# Lumber loads



## dannyrandomstate (Jan 1, 2012)

I picked up a couple Jaeger lumber loads on a whim. At first glance I thought no biggy, I'll have these done in no time. HA! Probably the most tedious thing was get the wrap centered on the block of wood. And there needs to be 48 of em. I managed to get 6 done tonite. I think once they are banded and loaded on the center beam they'll look good. I hope. :laugh:


----------



## golfermd (Apr 19, 2013)

Looking great. A suggestion might be to put a very, VERY, small dab of glue in the center of the block to hold the paper in place while maneuvering and folding. Where did you get the wrapper?


----------



## dannyrandomstate (Jan 1, 2012)

The wrappers came in the the kit. Jaeger is the company name. The wrappers are weird. They are kind of a plastic like material.

After the first few i figured out that if I held the wrapper with the block behind it to the light and then slightly folded the top down that gave me the area needed to place it to center it. Then I applied the glue to the block and then glued the bottom and ends. I'm gonna try and tackle more today.


----------



## dannyrandomstate (Jan 1, 2012)

Was able to knock out one half finally. Oh man, I never thought there was so much work going into wrapping up little blocks of wood. The banding was actually the easiest part.  So onward to the second half. Overall I think there is just about maybe 6 hours in this half.


----------



## Big Ed (Jun 16, 2009)

They look good. :smilie_daumenpos:

There is an e bay seller who sells loads like that with all different name tags.
Makes them in different scales.


----------



## dannyrandomstate (Jan 1, 2012)

Thanks Ed! 

It didn't dawn on me until I took the pic, but I grabbed the wrong car to load them in. There should be another stack in there. This kit is for a walthers car and this is a front range car. No worries.
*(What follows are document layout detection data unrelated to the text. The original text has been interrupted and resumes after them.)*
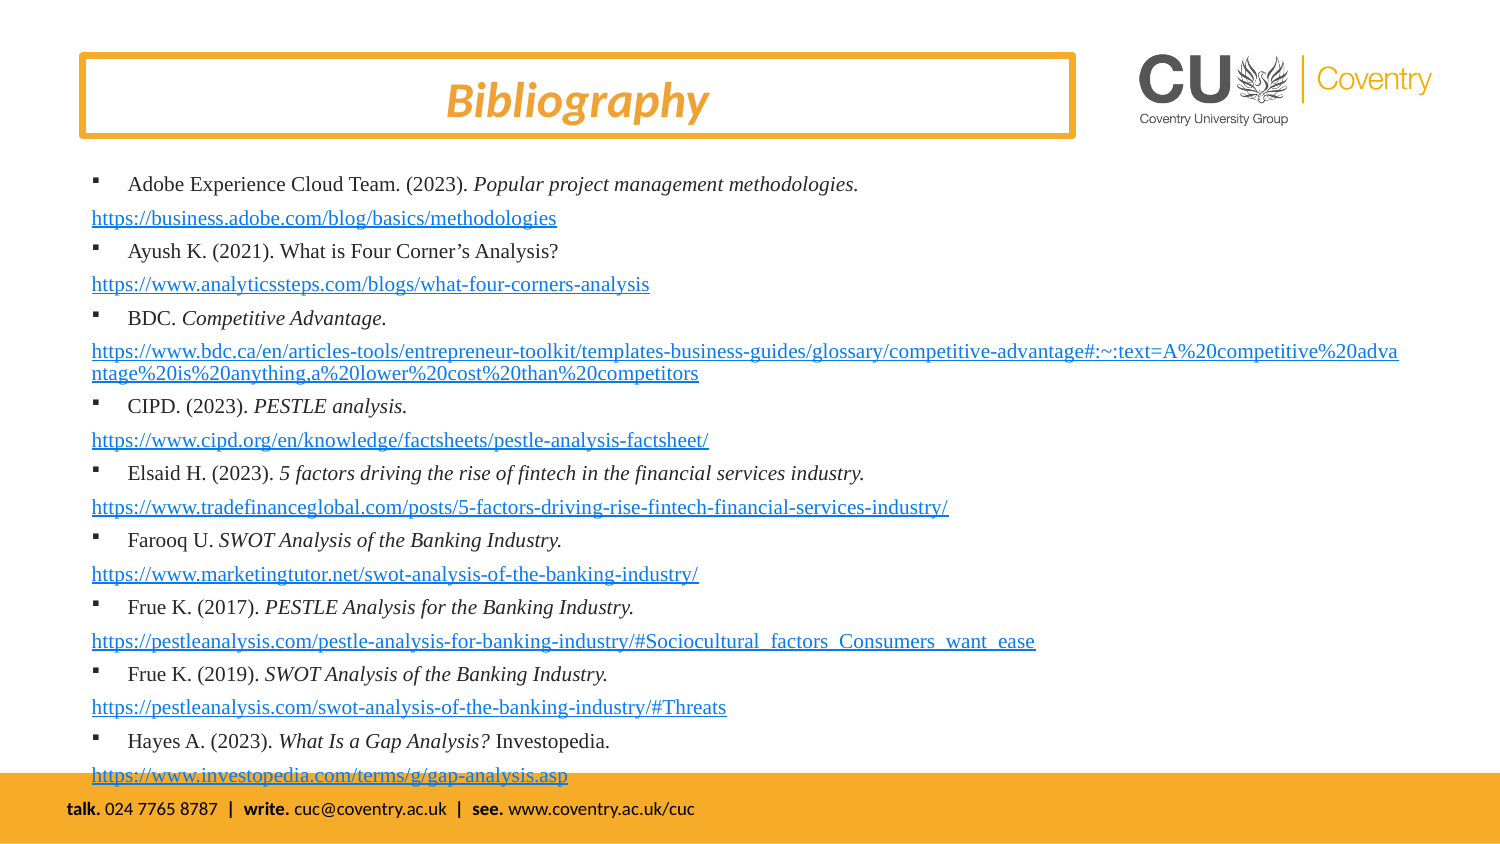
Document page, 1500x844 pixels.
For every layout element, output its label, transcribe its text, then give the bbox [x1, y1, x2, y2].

text_box Bibliography [82, 55, 1073, 136]
text_box Adobe Experience Cloud Team. (2023). Popular project management methodologies. https://business.adobe.com/blog/basics/methodologies Ayush K. (2021). What is Four Corner’s Analysis? https://www.analyticssteps.com/blogs/what-four-corners-analysis BDC. Competitive Advantage. https://www.bdc.ca/en/articles-tools/entrepreneur-toolkit/templates-business-guides/glossary/competitive-advantage#:~:text=A%20competitive%20advantage%20is%20anything,a%20lower%20cost%20than%20competitors CIPD. (2023). PESTLE analysis. https://www.cipd.org/en/knowledge/factsheets/pestle-analysis-factsheet/ Elsaid H. (2023). 5 factors driving the rise of fintech in the financial services industry. https://www.tradefinanceglobal.com/posts/5-factors-driving-rise-fintech-financial-services-industry/ Farooq U. SWOT Analysis of the Banking Industry. https://www.marketingtutor.net/swot-analysis-of-the-banking-industry/ Frue K. (2017). PESTLE Analysis for the Banking Industry. https://pestleanalysis.com/pestle-analysis-for-banking-industry/#Sociocultural_factors_Consumers_want_ease Frue K. (2019). SWOT Analysis of the Banking Industry. https://pestleanalysis.com/swot-analysis-of-the-banking-industry/#Threats Hayes A. (2023). What Is a Gap Analysis? Investopedia. https://www.investopedia.com/terms/g/gap-analysis.asp [76, 162, 1424, 774]
picture [1139, 54, 1432, 126]
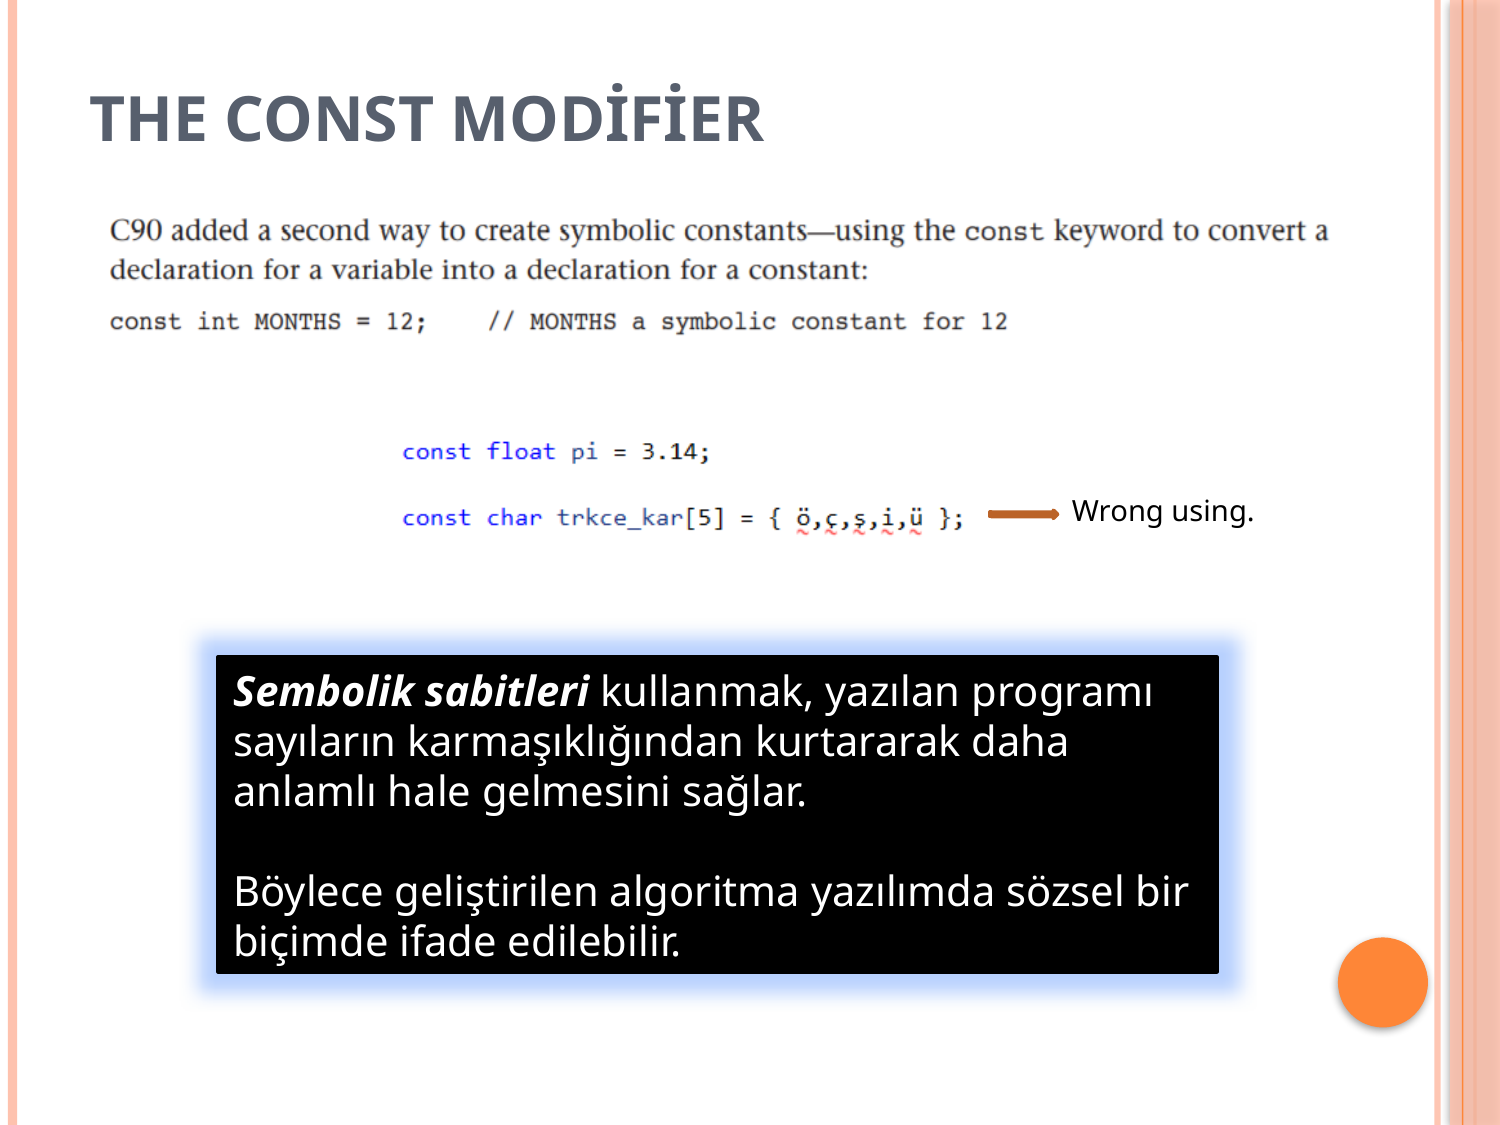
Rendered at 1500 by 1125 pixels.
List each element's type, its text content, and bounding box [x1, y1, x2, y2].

picture [383, 420, 991, 550]
picture [99, 207, 1385, 351]
text_box Sembolik sabitleri kullanmak, yazılan programı sayıların karmaşıklığından kurtararak daha anlamlı hale gelmesini sağlar. Böylece geliştirilen algoritma yazılımda sözsel bir biçimde ifade edilebilir. [216, 655, 1219, 974]
text_box Wrong using. [1057, 485, 1377, 535]
text_box [997, 508, 1060, 521]
title The const Modifier [75, 45, 1300, 161]
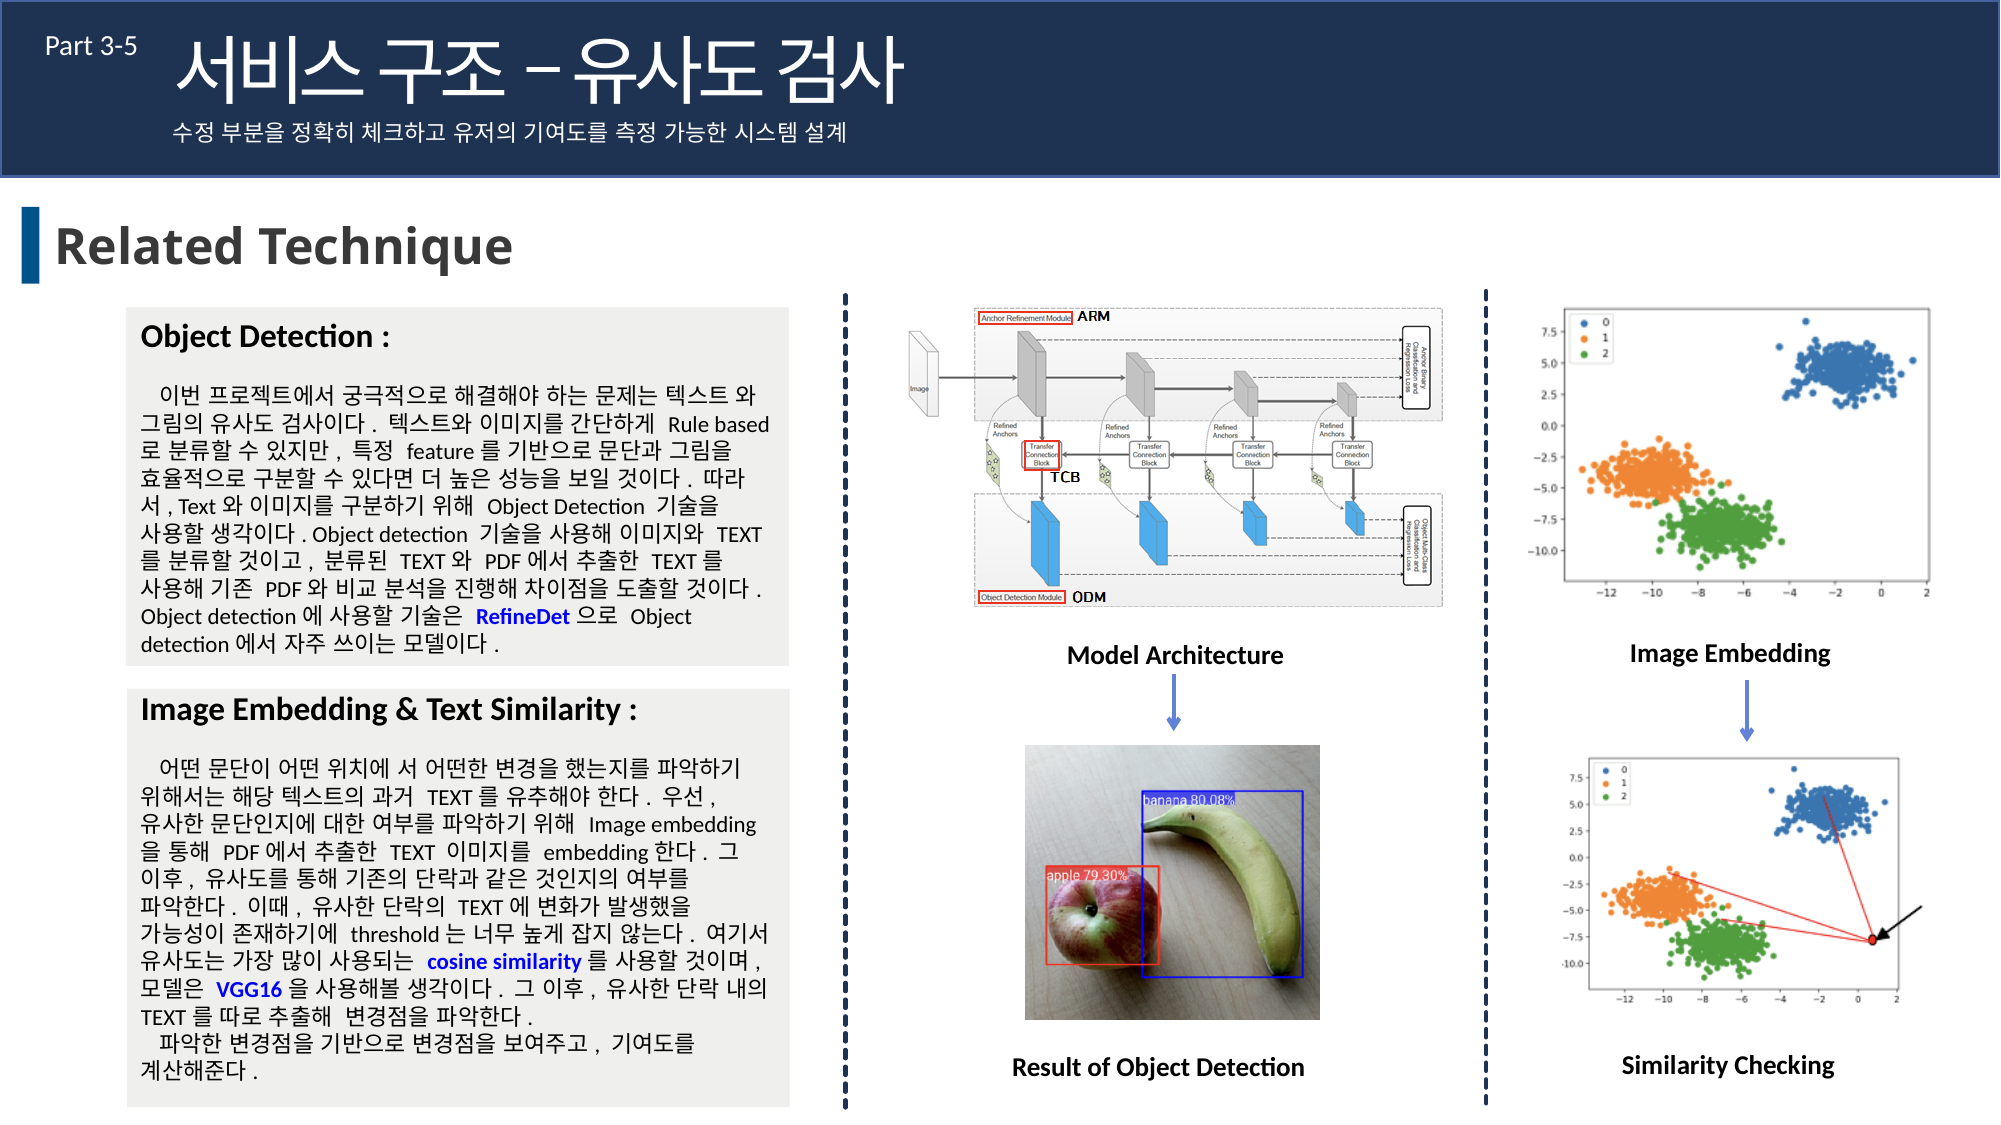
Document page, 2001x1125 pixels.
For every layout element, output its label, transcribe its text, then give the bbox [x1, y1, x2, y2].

text_box Result of Object Detection [997, 1042, 1403, 1090]
text_box Model Architecture [1052, 629, 1353, 677]
picture [1528, 287, 1964, 612]
text_box [20, 205, 41, 285]
text_box [126, 713, 791, 1109]
picture [1561, 744, 1923, 1013]
text_box Object Detection : 이번 프로젝트에서 궁극적으로 해결해야 하는 문제는 텍스트 와 그림의 유사도 검사이다. 텍스트와 이미지를 간단하게 Rule based로 분류할 수 있지만, 특정 feature를 기반으로 문단과 그림을 효율적으로 구분할 수 있다면 더 높은 성능을 보일 것이다. 따라서, Text와 이미지를 구분하기 위해 Object Detection 기술을 사용할 생각이다. Object detection 기술을 사용해 이미지와 TEXT를 분류할 것이고, 분류된 TEXT와 PDF에서 추출한 TEXT를 사용해 기존 PDF와 비교 분석을 진행해 차이점을 도출할 것이다. Object detection에 사용할 기술은 RefineDet으로 Object detection에서 자주 쓰이는 모델이다. [126, 307, 788, 664]
text_box Related Technique [41, 207, 530, 283]
text_box Image Embedding [1615, 628, 1916, 676]
text_box [0, 0, 2000, 178]
picture [1024, 745, 1320, 1020]
text_box 수정 부분을 정확히 체크하고 유저의 기여도를 측정 가능한 시스템 설계 [158, 110, 863, 154]
text_box 서비스 구조 – 유사도 검사 [158, 16, 922, 122]
text_box Part 3-5 [30, 19, 160, 69]
picture [886, 296, 1463, 608]
text_box [124, 306, 790, 667]
text_box Similarity Checking [1607, 1040, 1908, 1088]
text_box Image Embedding & Text Similarity : 어떤 문단이 어떤 위치에 서 어떤한 변경을 했는지를 파악하기 위해서는 해당 텍스트의 과거 TEXT를 유추해야 한다. 우선, 유사한 문단인지에 대한 여부를 파악하기 위해 Image embedding을 통해 PDF에서 추출한 TEXT 이미지를 embedding한다. 그 이후, 유사도를 통해 기존의 단락과 같은 것인지의 여부를 파악한다. 이때, 유사한 단락의 TEXT에 변화가 발생했을 가능성이 존재하기에 threshold는 너무 높게 잡지 않는다. 여기서 유사도는 가장 많이 사용되는 cosine similarity를 사용할 것이며, 모델은 VGG16을 사용해볼 생각이다. 그 이후, 유사한 단락 내의 TEXT를 따로 추출해 변경점을 파악한다. 파악한 변경점을 기반으로 변경점을 보여주고, 기여도를 계산해준다. [126, 680, 788, 1092]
I'll search the ebay for what you speak of.


----------



## Southern (Nov 17, 2008)

The bridge looks great too. What color is the water?


----------



## dannyrandomstate (Jan 1, 2012)

The bridge is a BLMA product. The water..... It's just random shades of craft paint. It turned out too dark for my liking. This is a 2X4 chunk of foam I'm using as a scenic test bed. I was goofing around with colors for the crick, sanky, wash, whatever ya wanna call it. When I get a wild hair or see a new way of doing things this is where it gets tried out.


----------



## daveh219 (Sep 16, 2012)

Danny...looks great and interesting. ONLY 6 hrs?? What else you going to do on a day like this???


----------



## I Am Fasha (Apr 2, 2013)

Looks awesome sir!


----------



## dannyrandomstate (Jan 1, 2012)

daveh219 said:


> Danny...looks great and interesting. ONLY 6 hrs?? What else you going to do on a day like this???



Thanks!

I wanna say it was about 6 hours spread out over about 2 weeks. I'd poke at 'em here and there. Today was installing cell phone speakers in a few engines, but that's a different thread altogether. 



I Am Fasha said:


> Looks awesome sir!


Thank you sir!


----------



## D&J Railroad (Oct 4, 2013)

Looks good. That will inspire you to do other kinds of detailed loads too.


----------



## dannyrandomstate (Jan 1, 2012)

I'm always on the prowl for new and different things. 

I'm going to have to research how the loads are tied down to the car.


----------